We got to work addressing this issue months before this large number was forecast to hit. We rolled out updates to all of our applications in July of 2018, with the 32-bit rollover expected to hit on the 14th of May 2019. We did thorough testing of the older versions of the applications which didn’t have the fix to make sure we knew the behaviour of these broken apps ahead of time. Turns out we weren’t thorough enough. The 14th of May rolled round, and our overall crash rate more than doubled. Turns out almost 20,000 users were still on versions of the app which were almost a year old, and the most we could feasibly do was send them an email trying to describe the situation. We’re still waiting for some of these users to update, and we expect that not all will.

For incidents like this at Trade Me, we have a procedure known as post-mortems. These are essentially JIRA cases where we document what went wrong, who was affected, how we fixed it, and how we’ll avoid it in future. One clear thing we identified is that we need a better way to sunset old versions of our applications.
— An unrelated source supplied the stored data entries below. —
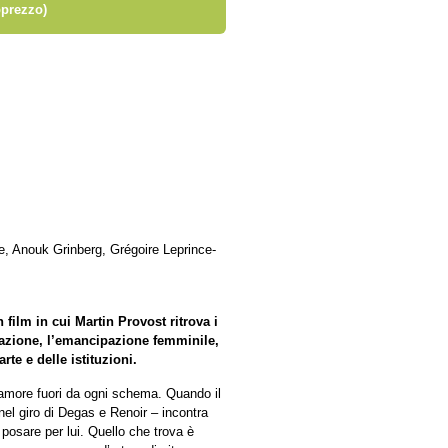
prezzo)
, Anouk Grinberg, Grégoire Leprince-
film in cui Martin Provost ritrova i
creazione, l’emancipazione femminile,
rte e delle istituzioni.
 amore fuori da ogni schema. Quando il
nel giro di Degas e Renoir – incontra
posare per lui. Quello che trova è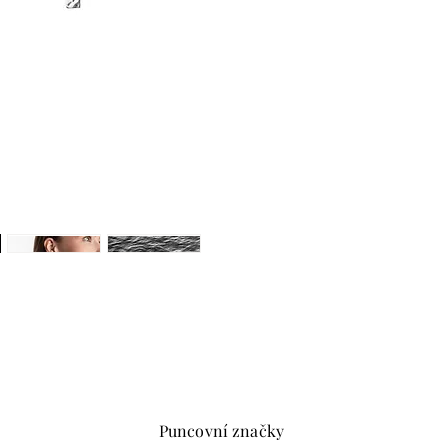
Puncovní značky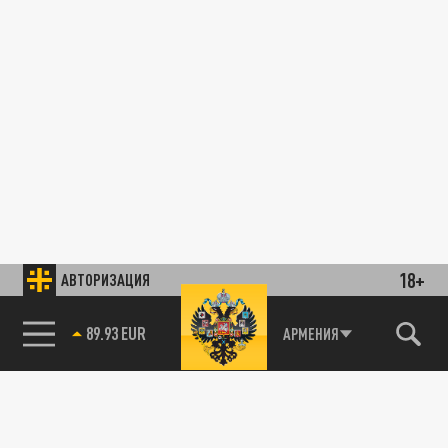
18+
АВТОРИЗАЦИЯ
89.93 EUR
АРМЕНИЯ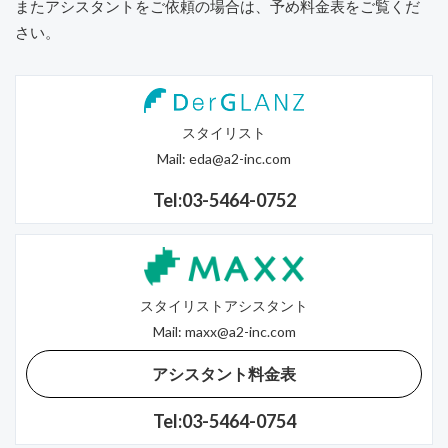
またアシスタントをご依頼の場合は、予め料金表をご覧くだ
さい。
スタイリスト
Mail:
eda@a2-inc.com
Tel:03-5464-0752
スタイリストアシスタント
Mail:
maxx@a2-inc.com
アシスタント料金表
Tel:03-5464-0754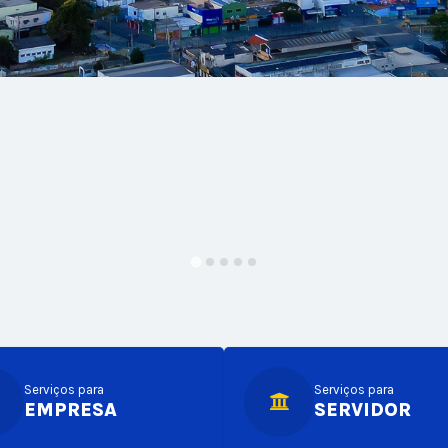
Serviços para
Serviços para
EMPRESA
SERVIDOR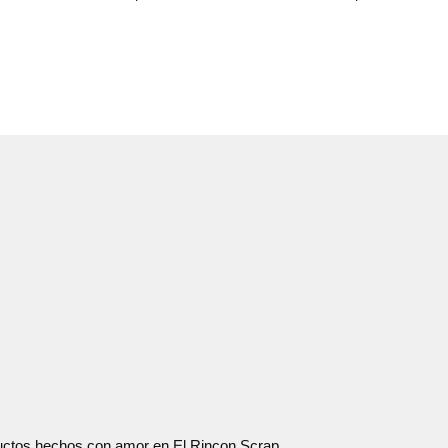
oductos hechos con amor en El Rincon Scrap.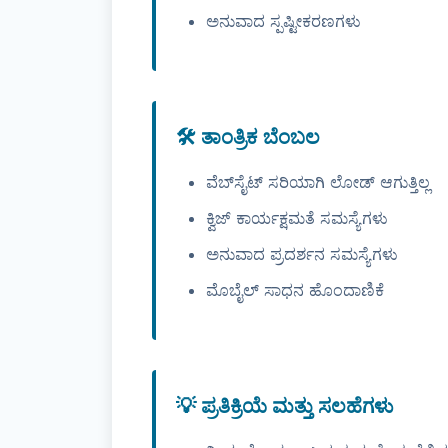
ಅನುವಾದ ಸ್ಪಷ್ಟೀಕರಣಗಳು
🛠️ ತಾಂತ್ರಿಕ ಬೆಂಬಲ
ವೆಬ್‌ಸೈಟ್ ಸರಿಯಾಗಿ ಲೋಡ್ ಆಗುತ್ತಿಲ್ಲ
ಕ್ವಿಜ್ ಕಾರ್ಯಕ್ಷಮತೆ ಸಮಸ್ಯೆಗಳು
ಅನುವಾದ ಪ್ರದರ್ಶನ ಸಮಸ್ಯೆಗಳು
ಮೊಬೈಲ್ ಸಾಧನ ಹೊಂದಾಣಿಕೆ
💡 ಪ್ರತಿಕ್ರಿಯೆ ಮತ್ತು ಸಲಹೆಗಳು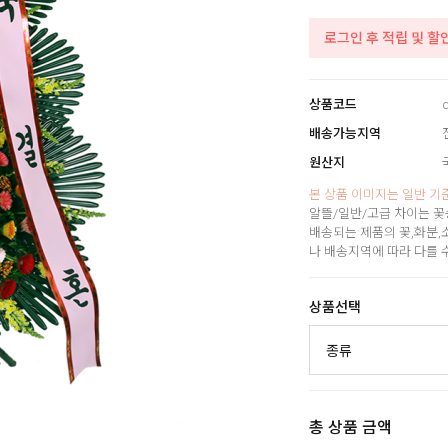
로그인 후 적립 및 할
상품코드
배송가능지역
원산지
본 상품 이미지는 일반 기
알뜰/일반/고급 차이는 꽃
배송되는 제품의 꽃,화분,
나 배송지역에 따라 다를 
상품선택
총 상품 금액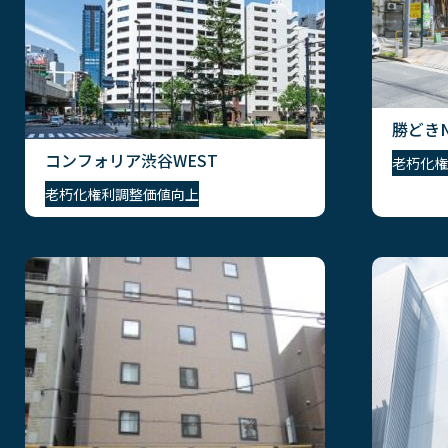
勝どきN
コンフォリア渋谷WEST
老朽化
権
老朽化
権利調整
価値向上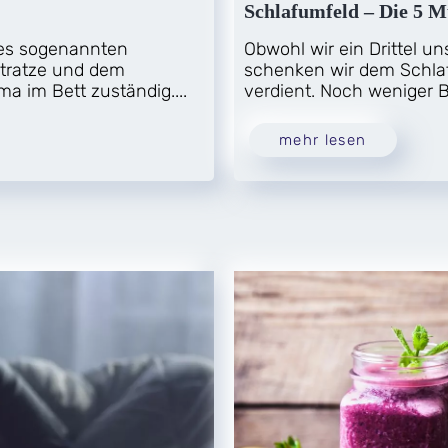
Schlafumfeld – Die 5 M
des sogenannten
Obwohl wir ein Drittel u
atratze und dem
schenken wir dem Schlaf
ma im Bett zuständig....
verdient. Noch weniger B
mehr lesen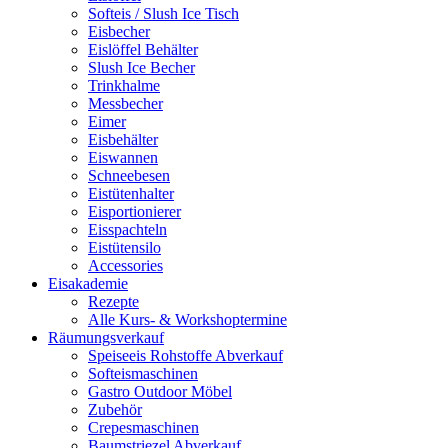
Softeis / Slush Ice Tisch
Eisbecher
Eislöffel Behälter
Slush Ice Becher
Trinkhalme
Messbecher
Eimer
Eisbehälter
Eiswannen
Schneebesen
Eistütenhalter
Eisportionierer
Eisspachteln
Eistütensilo
Accessories
Eisakademie
Rezepte
Alle Kurs- & Workshoptermine
Räumungsverkauf
Speiseeis Rohstoffe Abverkauf
Softeismaschinen
Gastro Outdoor Möbel
Zubehör
Crepesmaschinen
Baumstriezel Abverkauf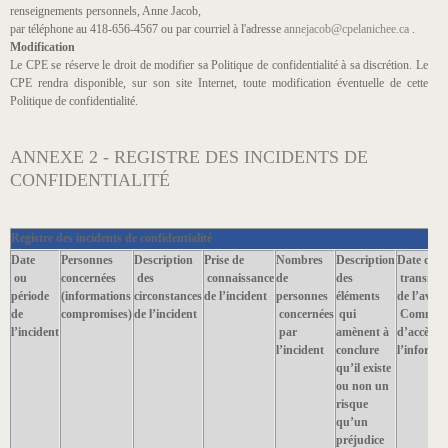
renseignements personnels, Anne Jacob,
par téléphone au 418-656-4567 ou par courriel à l'adresse
annejacob@cpelanichee.ca
.
Modification
Le CPE se réserve le droit de modifier sa Politique de confidentialité à sa discrétion. Le
CPE rendra disponible, sur son site Internet, toute modification éventuelle de cette
Politique de confidentialité.
ANNEXE 2 - REGISTRE DES INCIDENTS DE
CONFIDENTIALITÉ
R
egistre des incidents de confidentialité
Date
Personnes
Description
Prise de
Nombres
Description
Date de
ou
concernées
des
connaissance
de
des
transmis
période
(informations
circonstances
de l’incident
personnes
éléments
de l’avis à
de
compromises)
de l’incident
concernées
qui
Commiss
l’incident
par
amènent à
d’accès à
l’incident
conclure
l’informa
qu’il existe
ou non un
risque
qu’un
préjudice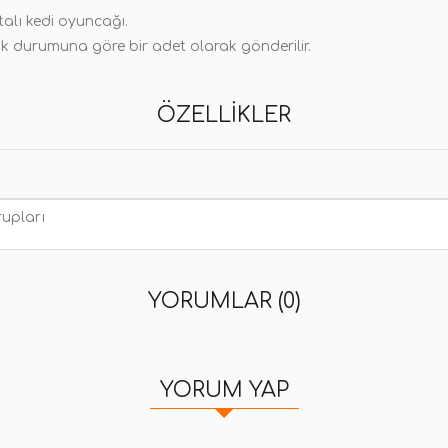
talı kedi oyuncağı.
ok durumuna göre bir adet olarak gönderilir.
ÖZELLIKLER
upları
YORUMLAR (0)
YORUM YAP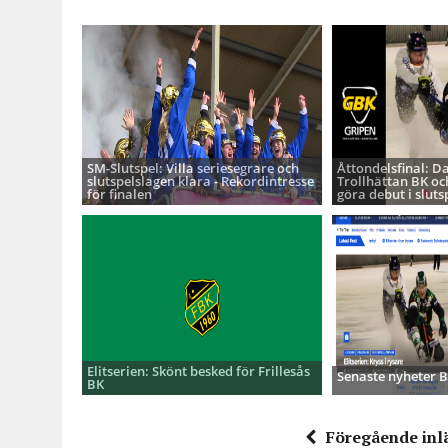
SM-Slutspel: Villa seriesegrare och
Åttondelsfinal: D
slutspelslagen klara - Rekordintresse
Trollhättan BK oc
för finalen
göra debut i sluts
Elitserien: Skönt besked för Frillesås
Senaste nyheter
BK
Föregående inl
Post-post Mortem — Leveraging Play Core

The main outcome of our post mortem was that we realised we needed a better way to deprecate our older app versions, keeping users up to date with the usual “Bug fixes and improvements”. Luckily, the Play Core library had our back. Google I/O 2019 introduced the in-app updates API, which as mentioned allows us to force users to upgrade. We didn’t want this for every update, as it feels like a lame user experience. The Play Core library offers an alternative via flexible updates, but for now we were primarily concerned around immediate updates.

Our implementation of in-app updates is blacklist based. It has two main parts:

  1. Remotely configurable blacklisted version ranges
  2. A synchronous(-ish) update check on app start

Configuring blacklisted ranges

For a future-proof solution, we wanted to be able to specify numerous different blacklisted ranges in case of a few critical issues across a few different releases. Modelling this in JSON is pretty trivial, all we need is an array of objects which hold a minimum and maximum value. We settled on something that looked like this.

[{"min": 234, "max": 235}]

We decided on minimum and maximum values both being inclusive, so the configuration above would disable our apps with version code 234 and 235. We then parse this into a set of IntRanges, a Kotlin core class for modelling a range of numbers, and check if the current apps VERSION_CODE is found in any of them.

parseConfig(config).any { BuildConfig.VERSION_CODE in it }

Our config String is currently held in Firebase Remote config, which is easy to change without breaking deserialisation thanks to the built in JSON validation when editing it 🎉

Checking for updates

We do a check for updates when the app starts. We have a splash screen activity, which handles a number of different startup scenarios. It handles push notifications, deep links, app actions, as well as standard launcher launches. Following along from the docs, we’ve defined this extension function.

private fun AppUpdateInfo.immediateUpdateRequired(config: String): Boolean = 
    (updateAvailability() == UpdateAvailability.UPDATE_AVAILABLE || updateAvailability() == UpdateAvailability.DEVELOPER_TRIGGERED_UPDATE_IN_PROGRESS) &&
    isUpdateTypeAllowed(IMMEDIATE) &&
    parseConfig(config).any { BuildConfig.VERSION_CODE in it }

Finally, all we do now is kick off an asynchronous task which calls AppUpdateManager.getAppUpdateInfo. With the result of this task, we can check if there’s an immediate update required based off the extension function above. If so, we start the immediate update flow. If not, we continue app start as per usual. Easy!

With all this put in place, we’re now prepared for future show-stopping issues. If we eventually run into some other Y2K scenario, all it takes is a simple Remote Config update to ensure our users stay up to date with a working version of our apps.